Un produit "très toxique"
L’enjeu était de taille. Dans un communiqué, l'Inserm rappelle que la ricine est une substance « très toxique » lorsqu’elle est inhalée. « Elle gagne rapidement les poumons, puis les alvéoles. De là, elle détruit les cellules de l’hôte et entraine successivement œdème pulmonaire, insuffisance respiratoire aiguë, et le décès en quelques jours ».
Comble de l'inquiétude, cette substance est extraite d’une plante largement répandue dans le monde, et très facile à produire. Une attaque bioterroriste par la diffusion aérienne de ricine est donc redoutée dans de nombreux pays. Surtout qu'à ce jour, aucun antidote n’était disponible en cas d’attaque, rappelle l'Inserm.
En attendant l'arrivée d'un vaccin préventif (en cours de développement) l’armée a sollicité l’aide d’un laboratoire Inserm spécialisé dans l’administration de biomédicaments par voie respiratoire. Le projet a été financé par la Direction générale de l'armement. Les chercheurs ont commencé par modifier l’anticorps pour améliorer son utilisation chez l’homme.
100 % des animaux intoxiqués sauvés
Ils ont ensuite testé son efficacité chez l’animal et montré qu’il peut être administré jusqu’à six heures après l’intoxication à la ricine. Dans ces conditions, 100 % des animaux intoxiqués ont en effet été sauvés.
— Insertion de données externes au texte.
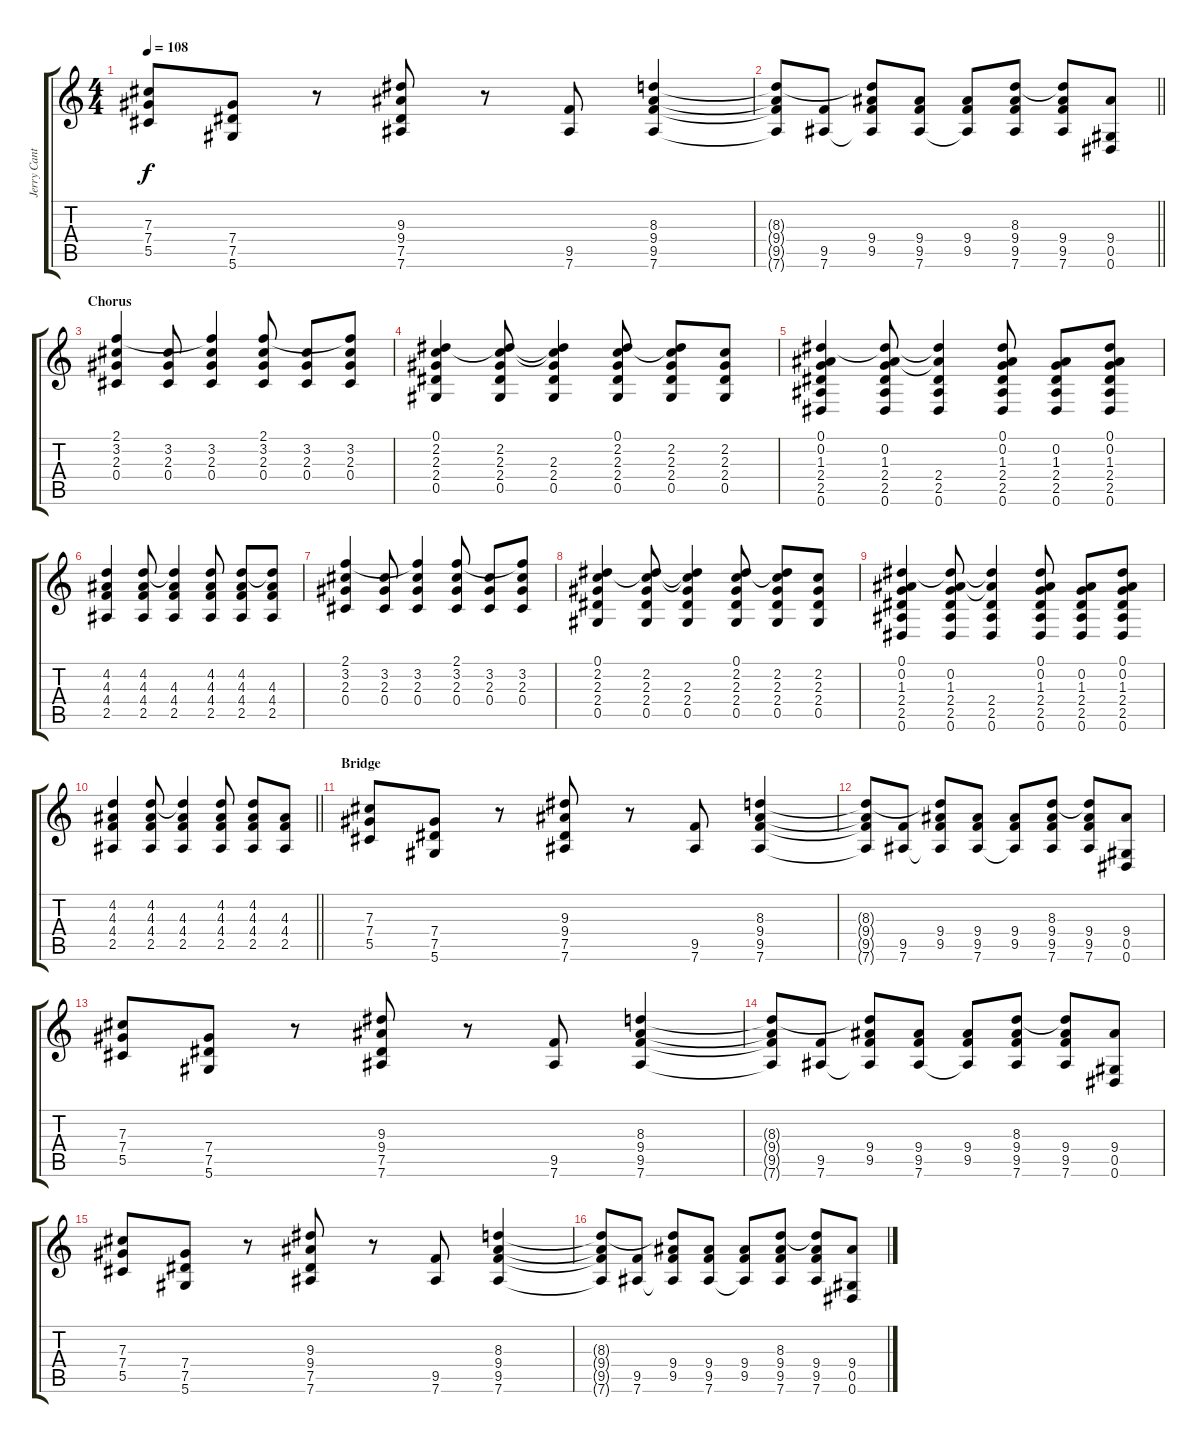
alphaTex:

\track ("Jerry Cantrell acoustic guitar" "Jerry Cant") {instrument acousticguitarsteel}
\staff {score tabs}
\tuning (Eb4 Bb3 Gb3 Db3 Ab2 Eb2) {hide}
\ts (4 4)
\tempo 108
\clef g2
\ks c
(7.3 7.4 5.5).8{dy f} (7.4 7.5 5.6).8 r.8 (9.3 9.4 7.5 7.6).8 r.8 (9.5 7.6).8 (8.3 9.4 9.5 7.6).4 |
\barLineRight lightlight
(8.3{t} 9.4{t} 9.5{t} 7.6{t}).8 (9.5 7.6).8 (8.3{t} 9.4 9.5 7.6{t}).8 (9.4 9.5 7.6).8 (9.4 9.5 7.6{t}).8 (8.3 9.4 9.5 7.6).8 (8.3{t} 9.4 9.5 7.6).8 (9.4 0.5 0.6).8 |
\section ("" "Chorus ")
(2.1 3.2 2.3 0.4).4 (3.2 2.3 0.4).8 (2.1{t} 3.2 2.3 0.4).4 (2.1 3.2 2.3 0.4).8 (3.2 2.3 0.4).8 (2.1{t} 3.2 2.3 0.4).8 |
(0.1 2.2 2.3 2.4 0.5).4 (0.1{t} 2.2 2.3 2.4 0.5).8 (0.1{t} 2.2{t} 2.3 2.4 0.5).4 (0.1 2.2 2.3 2.4 0.5).8 (0.1{t} 2.2 2.3 2.4 0.5).8 (2.2 2.3 2.4 0.5).8 |
(0.1 0.2 1.3 2.4 2.5 0.6).4 (0.1{t} 0.2 1.3 2.4 2.5 0.6).8 (0.1{t} 0.2{t} 2.4 2.5 0.6).4 (0.1 0.2 1.3 2.4 2.5 0.6).8 (0.2 1.3 2.4 2.5 0.6).8 (0.1 0.2 1.3 2.4 2.5 0.6).8 |
(4.2 4.3 4.4 2.5).4 (4.2 4.3 4.4 2.5).8 (4.2{t} 4.3 4.4 2.5).4 (4.2 4.3 4.4 2.5).8 (4.2 4.3 4.4 2.5).8 (4.2{t} 4.3 4.4 2.5).8 |
(2.1 3.2 2.3 0.4).4 (3.2 2.3 0.4).8 (2.1{t} 3.2 2.3 0.4).4 (2.1 3.2 2.3 0.4).8 (3.2 2.3 0.4).8 (2.1{t} 3.2 2.3 0.4).8 |
(0.1 2.2 2.3 2.4 0.5).4 (0.1{t} 2.2 2.3 2.4 0.5).8 (0.1{t} 2.2{t} 2.3 2.4 0.5).4 (0.1 2.2 2.3 2.4 0.5).8 (0.1{t} 2.2 2.3 2.4 0.5).8 (2.2 2.3 2.4 0.5).8 |
(0.1 0.2 1.3 2.4 2.5 0.6).4 (0.1{t} 0.2 1.3 2.4 2.5 0.6).8 (0.1{t} 0.2{t} 2.4 2.5 0.6).4 (0.1 0.2 1.3 2.4 2.5 0.6).8 (0.2 1.3 2.4 2.5 0.6).8 (0.1 0.2 1.3 2.4 2.5 0.6).8 |
\barLineRight lightlight
(4.2 4.3 4.4 2.5).4 (4.2 4.3 4.4 2.5).8 (4.2{t} 4.3 4.4 2.5).4 (4.2 4.3 4.4 2.5).8 (4.2 4.3 4.4 2.5).8 (4.3 4.4 2.5).8 |
\section ("" "Bridge")
(7.3 7.4 5.5).8 (7.4 7.5 5.6).8 r.8 (9.3 9.4 7.5 7.6).8 r.8 (9.5 7.6).8 (8.3 9.4 9.5 7.6).4 |
(8.3{t} 9.4{t} 9.5{t} 7.6{t}).8 (9.5 7.6).8 (8.3{t} 9.4 9.5 7.6{t}).8 (9.4 9.5 7.6).8 (9.4 9.5 7.6{t}).8 (8.3 9.4 9.5 7.6).8 (8.3{t} 9.4 9.5 7.6).8 (9.4 0.5 0.6).8 |
(7.3 7.4 5.5).8 (7.4 7.5 5.6).8 r.8 (9.3 9.4 7.5 7.6).8 r.8 (9.5 7.6).8 (8.3 9.4 9.5 7.6).4 |
(8.3{t} 9.4{t} 9.5{t} 7.6{t}).8 (9.5 7.6).8 (8.3{t} 9.4 9.5 7.6{t}).8 (9.4 9.5 7.6).8 (9.4 9.5 7.6{t}).8 (8.3 9.4 9.5 7.6).8 (8.3{t} 9.4 9.5 7.6).8 (9.4 0.5 0.6).8 |
(7.3 7.4 5.5).8 (7.4 7.5 5.6).8 r.8 (9.3 9.4 7.5 7.6).8 r.8 (9.5 7.6).8 (8.3 9.4 9.5 7.6).4 |
(8.3{t} 9.4{t} 9.5{t} 7.6{t}).8 (9.5 7.6).8 (8.3{t} 9.4 9.5 7.6{t}).8 (9.4 9.5 7.6).8 (9.4 9.5 7.6{t}).8 (8.3 9.4 9.5 7.6).8 (8.3{t} 9.4 9.5 7.6).8 (9.4 0.5 0.6).8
Mais le véritable défi de cette équipe résidait dans la fabrication d’un dispositif d’administration adapté.
Pour y arriver, l’armée a imposé d'une part : un cahier des charges, « incluant des détails pratiques comme le stockage de l’antidote dans des lieux et situations de combat ». D’autre part, les chercheurs savaient que l’aérosolisation altère souvent les produits biologiques inhalés.
Sur le site de l'Inserm, le Dr Nathalie Heuzé-Vourc’h, responsable des travaux, explique : « L’aérosolisation stresse les anticorps, qui se dénaturent et peuvent perdre leur fonction ou être mal tolérés en raison de la formation d’agrégats ». Elle ajoute que : « chaque détail devait être spécifique du produit et a été pensé pour un dépôt efficace dans les alvéoles : la taille des gouttelettes, leur nombre, la technologie du générateur de l’aérosol, la composition de l’anticorps...»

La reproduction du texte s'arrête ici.